Implementing Care Plans

  • Provision of nutrition care for specific nutrition related problems
  • You would want to assesses the adequacy of the pt’s nutritional intake
  • Manipulate their diet
  • See if the pt needs enteral or parenteral support
  • Identify education needs of patient
  • Develop an intervention plan that involves counseling or education
  • Formulate an evaluation
  • Compliance Regulations
  • JCAHO – states that…
  • Pt’s must be identified for nutritional risk within 24 hours of admission.
  • In pt’s charts you need an assessment of the pt’s status, adequacy of their intake, appropriateness of the route of delivery, complications of the therapy, and outcome of the goals.
  • Communication regarding plans with:
  • Other Health Care Personnel-Documentation in a medical record chart allows the entire health care team to understand the rationale for nutritional care, the means by which it will be provided, and what each team members’ role is in its success.
  • Patients/families – You need to make pts involved in the goal making process – a pt is more likely to stick to a goal if he/she comes up with it themselves rather then if you assign one.
  • The dietitian should make sure that the patient and/or family members have a clear understanding of their nutritional status and the steps that should be implemented for their recovery or maintenance.
  • Discharge planning for continuity of care
  • You must provide notes to the facility that it going to take over the care of the pt (care givers, LTAC, etc). You must supply them with the nutritional therapies and outcomes of the pt, any pertinent info like weights and lab values, dietary intake, potential drug interactions, expected prognosis for the pt, and recommendations.

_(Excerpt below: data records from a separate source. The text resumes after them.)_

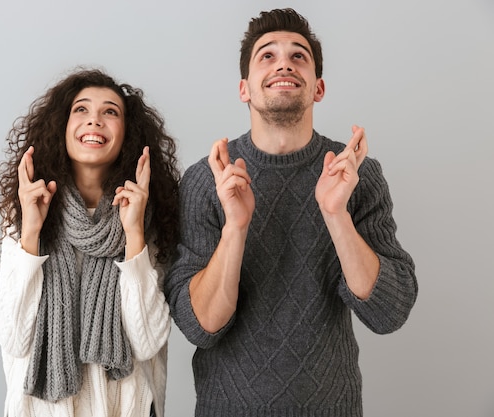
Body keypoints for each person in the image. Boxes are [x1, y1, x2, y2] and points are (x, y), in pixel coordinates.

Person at [164, 8, 418, 417]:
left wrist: (336, 214)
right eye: (267, 55)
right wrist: (236, 227)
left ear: (318, 88)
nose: (284, 62)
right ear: (244, 88)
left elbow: (390, 312)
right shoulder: (206, 179)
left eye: (298, 55)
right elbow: (201, 327)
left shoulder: (356, 175)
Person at [0, 68, 180, 417]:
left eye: (110, 112)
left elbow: (148, 341)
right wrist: (30, 234)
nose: (94, 121)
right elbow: (14, 337)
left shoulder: (147, 216)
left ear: (128, 133)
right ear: (62, 126)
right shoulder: (29, 210)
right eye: (81, 110)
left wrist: (134, 234)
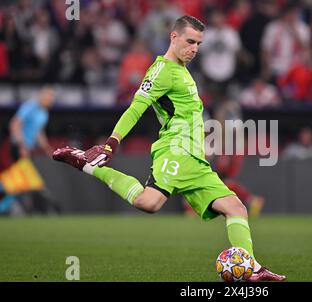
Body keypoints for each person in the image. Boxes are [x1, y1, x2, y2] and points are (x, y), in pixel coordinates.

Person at [53, 15, 285, 282]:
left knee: (236, 208)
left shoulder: (183, 70)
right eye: (190, 41)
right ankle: (88, 165)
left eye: (198, 43)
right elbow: (135, 108)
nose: (194, 48)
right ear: (173, 37)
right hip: (175, 150)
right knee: (149, 203)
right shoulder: (161, 71)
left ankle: (251, 269)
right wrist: (111, 143)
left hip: (195, 159)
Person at [7, 85, 60, 214]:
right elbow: (14, 124)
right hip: (18, 148)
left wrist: (47, 149)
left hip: (27, 149)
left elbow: (39, 133)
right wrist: (21, 145)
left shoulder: (44, 113)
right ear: (41, 96)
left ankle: (24, 208)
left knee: (23, 178)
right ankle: (19, 207)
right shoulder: (30, 106)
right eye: (49, 97)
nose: (51, 101)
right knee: (26, 178)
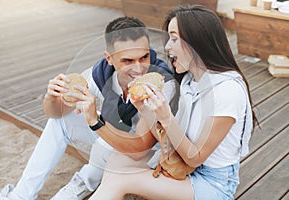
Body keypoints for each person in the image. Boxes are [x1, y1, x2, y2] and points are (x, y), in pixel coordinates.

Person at [0, 16, 176, 200]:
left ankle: (81, 184)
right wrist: (51, 96)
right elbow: (54, 113)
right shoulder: (101, 72)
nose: (139, 68)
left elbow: (141, 145)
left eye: (144, 57)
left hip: (152, 152)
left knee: (105, 140)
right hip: (115, 134)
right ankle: (20, 195)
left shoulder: (161, 82)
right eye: (127, 61)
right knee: (61, 121)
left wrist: (96, 121)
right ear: (109, 59)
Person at [87, 5, 258, 200]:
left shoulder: (227, 90)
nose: (167, 47)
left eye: (174, 39)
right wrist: (144, 109)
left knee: (120, 180)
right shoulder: (188, 81)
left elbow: (195, 156)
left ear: (197, 41)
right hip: (184, 169)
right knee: (117, 161)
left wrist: (166, 117)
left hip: (213, 184)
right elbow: (170, 140)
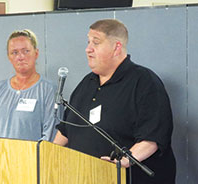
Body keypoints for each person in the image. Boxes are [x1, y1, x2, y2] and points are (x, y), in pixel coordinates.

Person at [53, 19, 176, 184]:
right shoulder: (86, 83)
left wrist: (124, 161)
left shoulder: (144, 82)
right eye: (88, 42)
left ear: (116, 47)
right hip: (87, 177)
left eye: (95, 43)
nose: (88, 49)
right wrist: (49, 154)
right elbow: (66, 129)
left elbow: (153, 137)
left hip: (130, 178)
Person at [0, 29, 58, 141]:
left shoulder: (48, 90)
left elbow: (50, 137)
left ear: (36, 53)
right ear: (9, 57)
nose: (20, 57)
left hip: (32, 158)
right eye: (14, 52)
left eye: (26, 51)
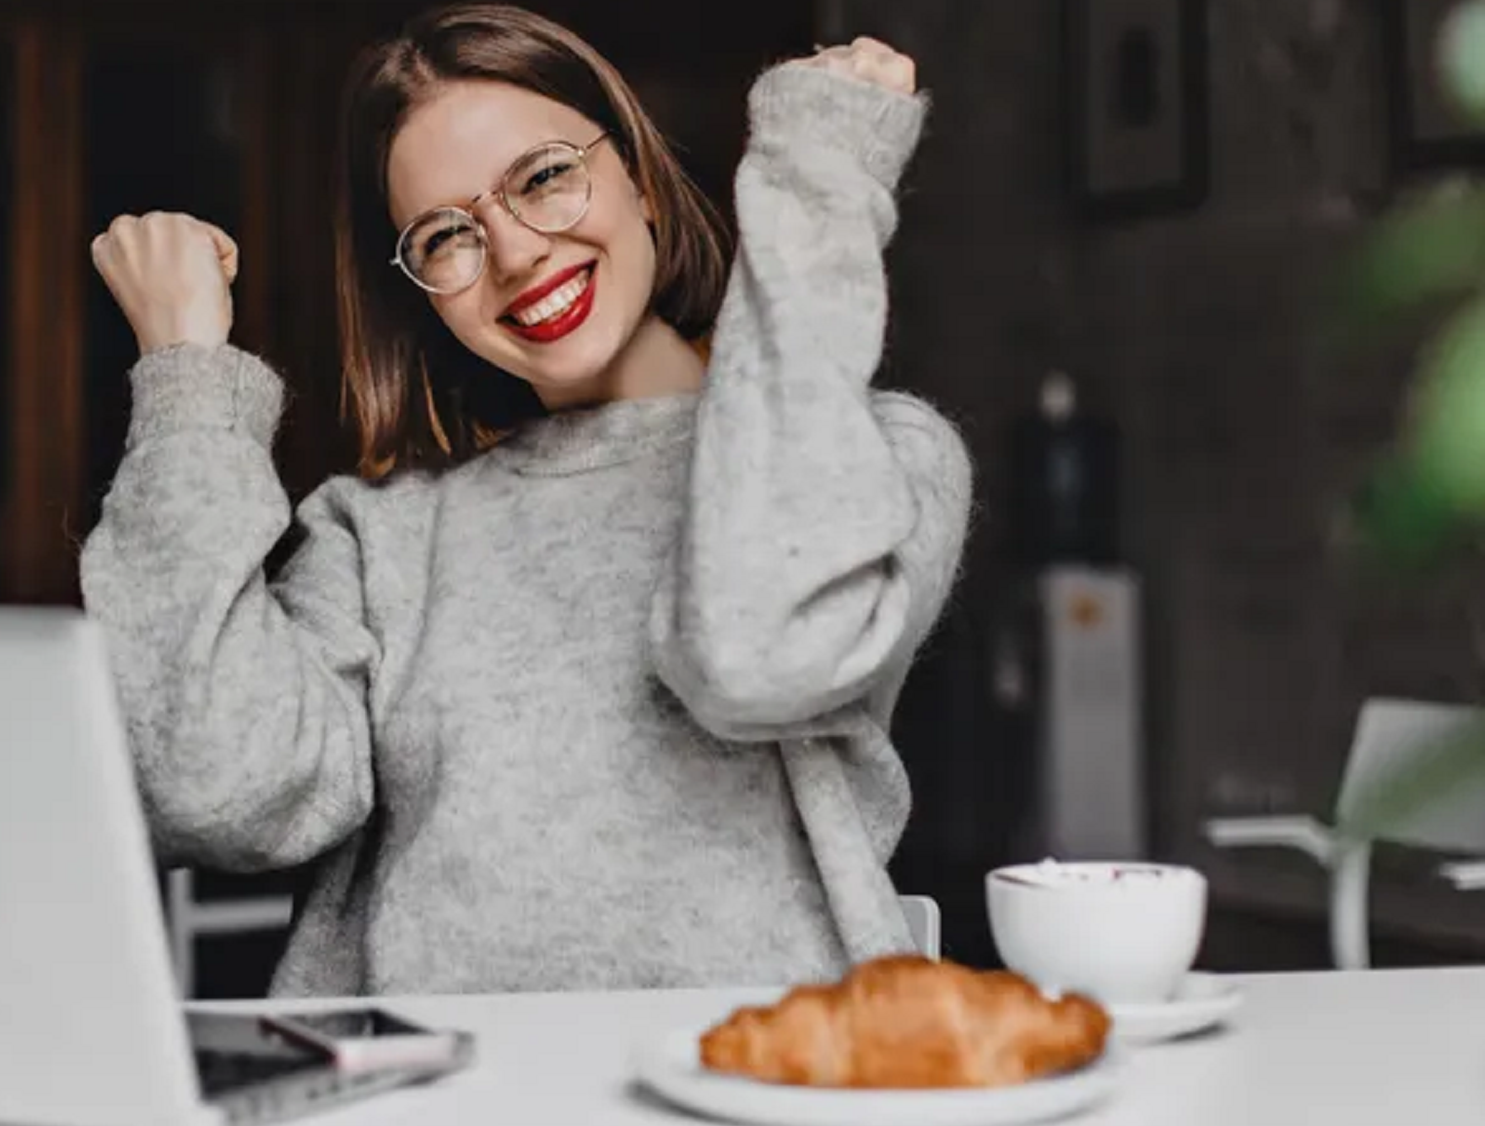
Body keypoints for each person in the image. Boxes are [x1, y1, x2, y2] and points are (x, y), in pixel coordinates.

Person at [83, 3, 972, 997]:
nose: (513, 256)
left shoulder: (882, 457)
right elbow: (217, 793)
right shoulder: (380, 531)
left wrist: (817, 175)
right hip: (432, 1094)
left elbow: (758, 650)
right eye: (445, 236)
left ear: (635, 169)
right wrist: (184, 375)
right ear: (419, 288)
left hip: (753, 1084)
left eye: (545, 177)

  • You also need to let them know of any necessary education, counseling, or resources that are needed by the facility to continue the pts care.
  • Documenting, appropriate charting techniques, and confidentiality
  • You must use black pen or it must be typewritten
  • Entries need the date, time, and service
  • Each page needs the pt’s name and hospital number on it
  • Entries in chronological order
  • Never make an entry in advance of performing the task
  • All entries must be signed including credentials
  • If you make an error, draw a single line through it and date and initial it
  • Chart everything that you do with/for the patient – if you don’t chart it, it’s like it never happened
  • Must comply with HIPAA regarding pt’s privacy
  • Pt’s must be notified if their medical information is to be shared.